Hi folks,
When would we have a fix for PSP that is present in consul-helm 0.32.0 ?
KNOWN ISSUES:
- This release does not work when Pod Security Policies are enabled. This will be fixed in the upcoming release.
Thankyou!
Hi Ashwin,
Are PSPs currently enabled in your Kubernetes cluster and is this blocking you from deploying Consul K8s? We have seen this fail on GKE with PSPs enabled, and have not prioritized this yet.
Kubernetes is moving to deprecate PSPs in the future as described here: PodSecurityPolicy Deprecation: Past, Present, and Future | Kubernetes. It is not clear whether the prototype being built in 1.22 is going to be promoted from Alpha until some time so we are tracking then current progress of that feature.
1 Like
Hello David, Thanks for replying.
Yes we have PSPs enabled in our k8s cluster. Due to this, I won’t be able to deploy latest consul-helm release i.e 0.32.1 based on this KNOWN ISSUES.
Do you see any issue with consul-helm 0.32.1 release when deployed on k8s clusters running on VM with PSP enabled or its just the issue with GKE clusters ?
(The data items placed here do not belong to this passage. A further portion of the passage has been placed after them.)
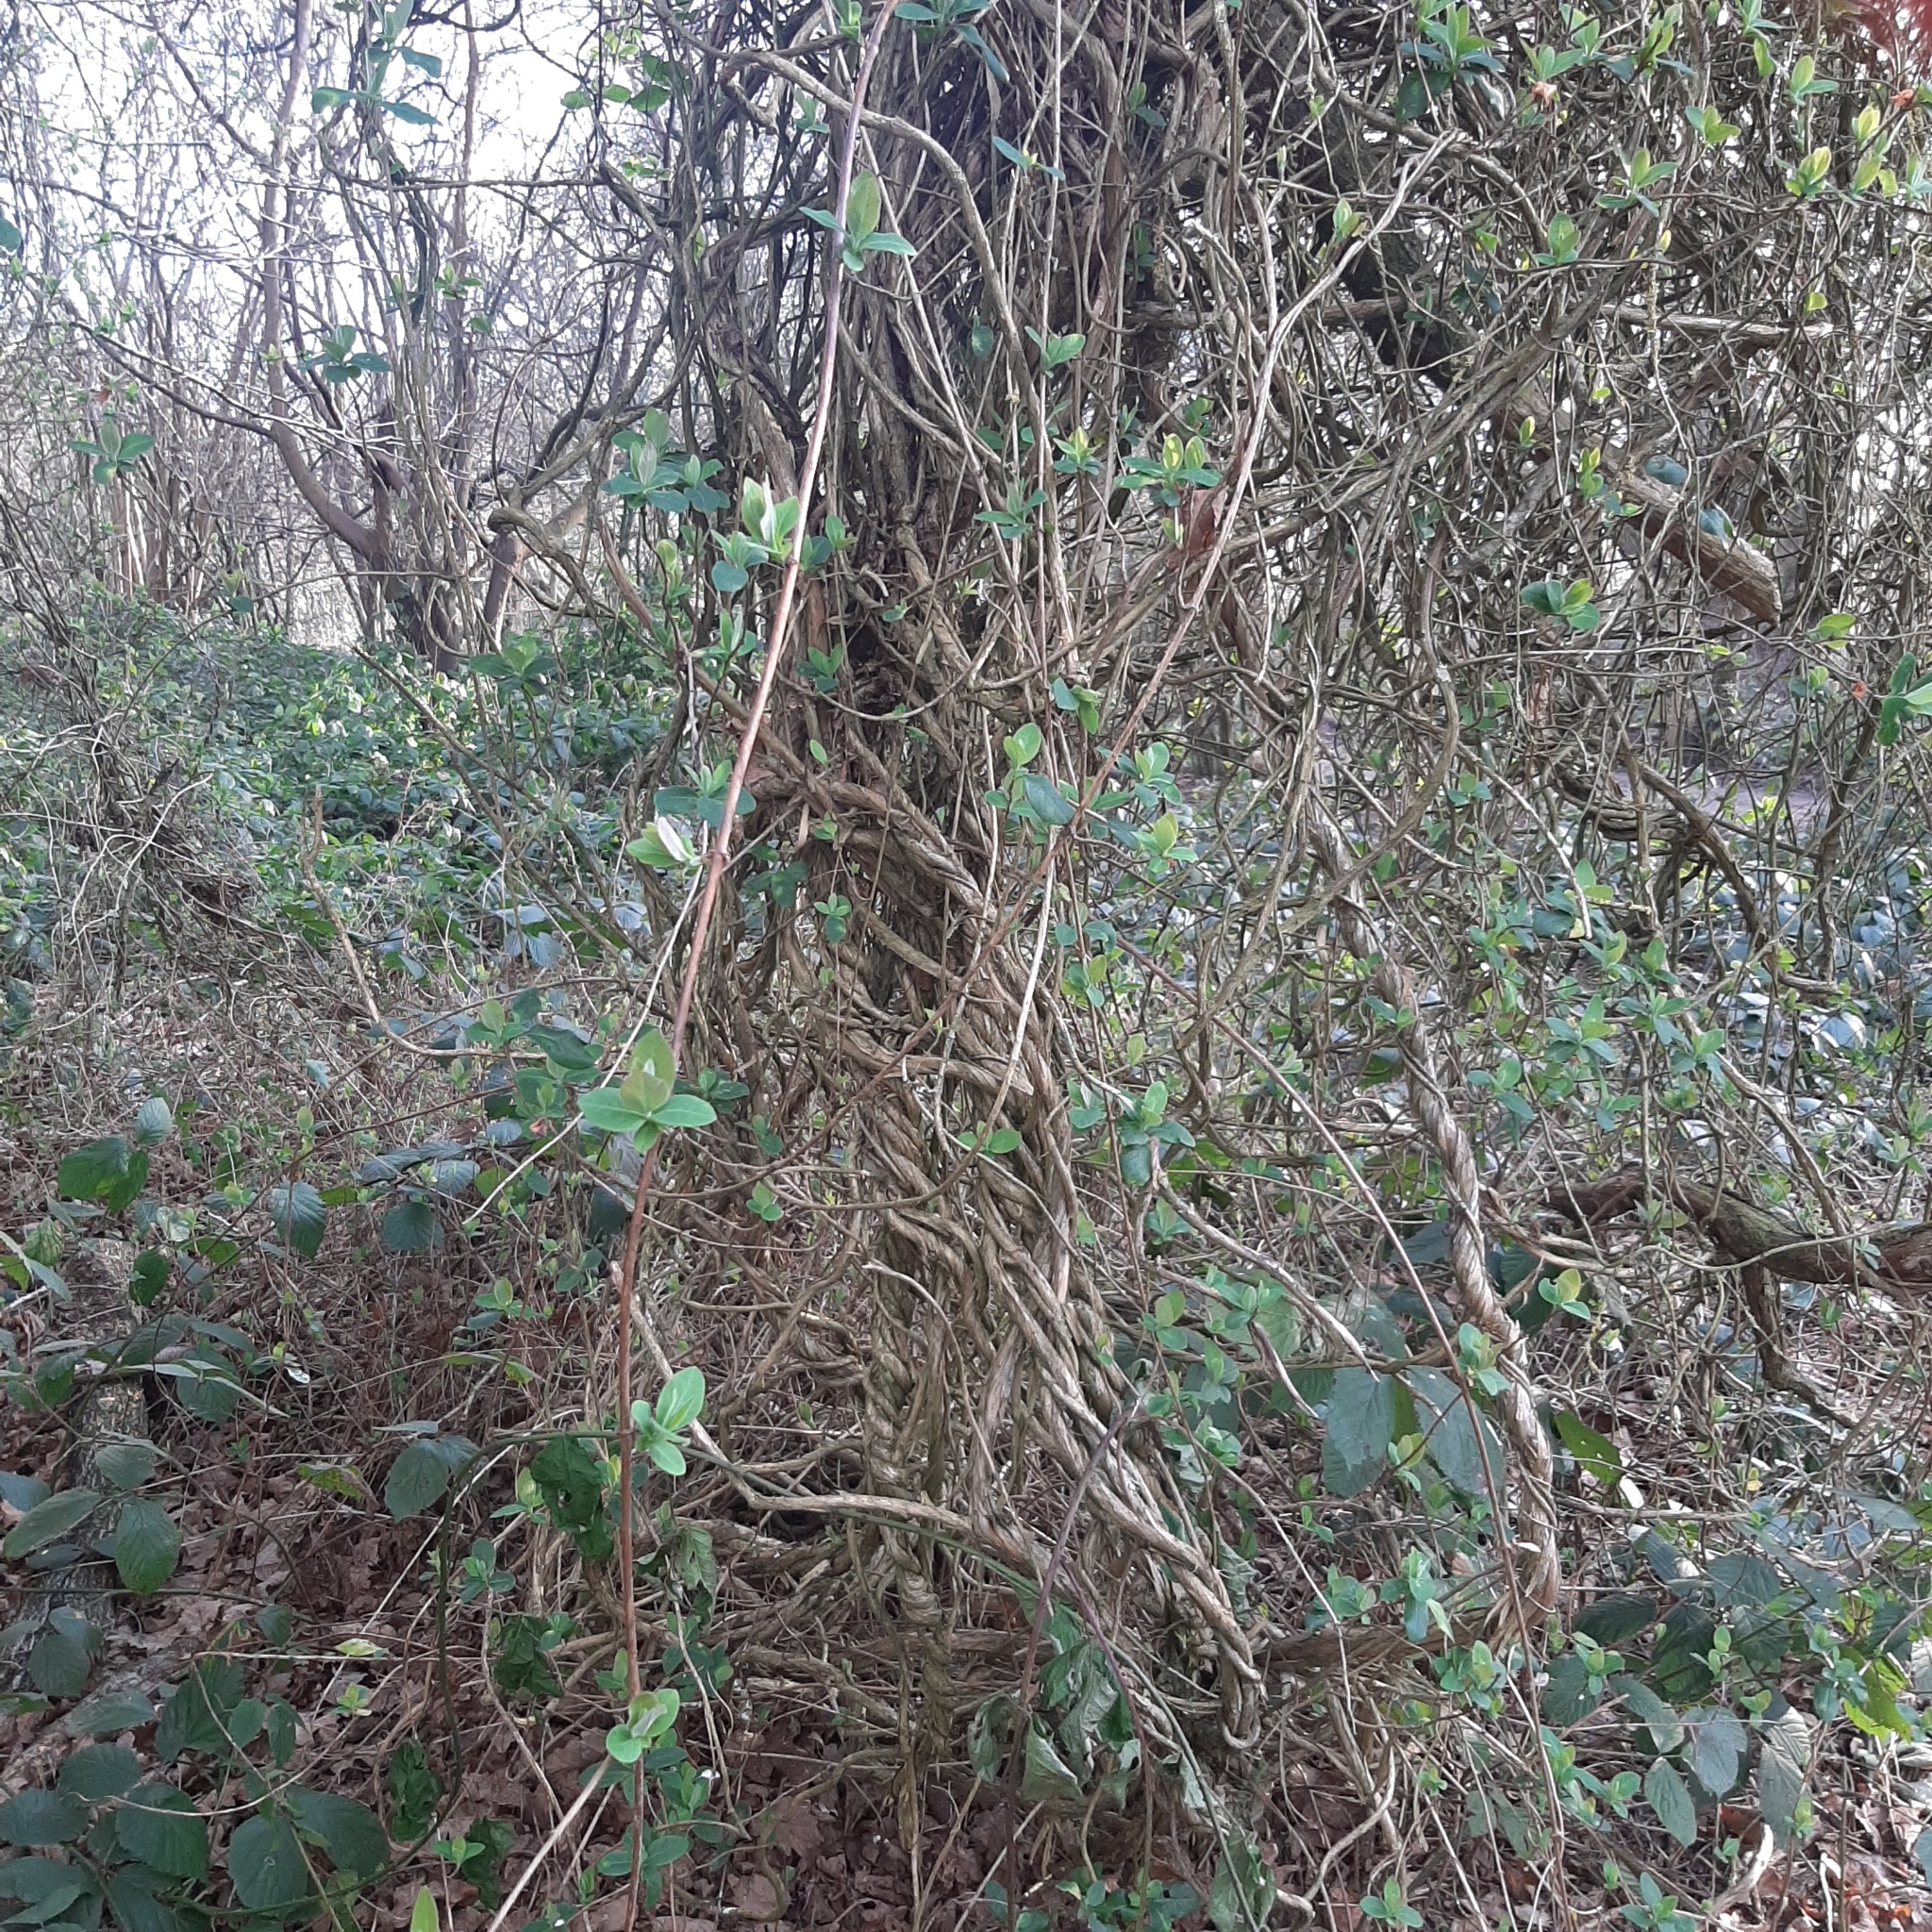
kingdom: Plantae
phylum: Tracheophyta
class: Magnoliopsida
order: Dipsacales
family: Caprifoliaceae
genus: Lonicera
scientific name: Lonicera periclymenum
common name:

yeah, I have read the article on PSP deprecation before but its still not GA from them.
Hi Ashwin,
My understanding that this also is not working on other K8s distributions as well. Sorry I wish I had a better answer right now. We are currently tracking interest in this issue here: Support pod security policies for consul-helm 0.32.0+ · Issue #1021 · hashicorp/consul-helm · GitHub
Thanks David for letting me know n this and pointing me to a link where this is being tracked. I have voted there.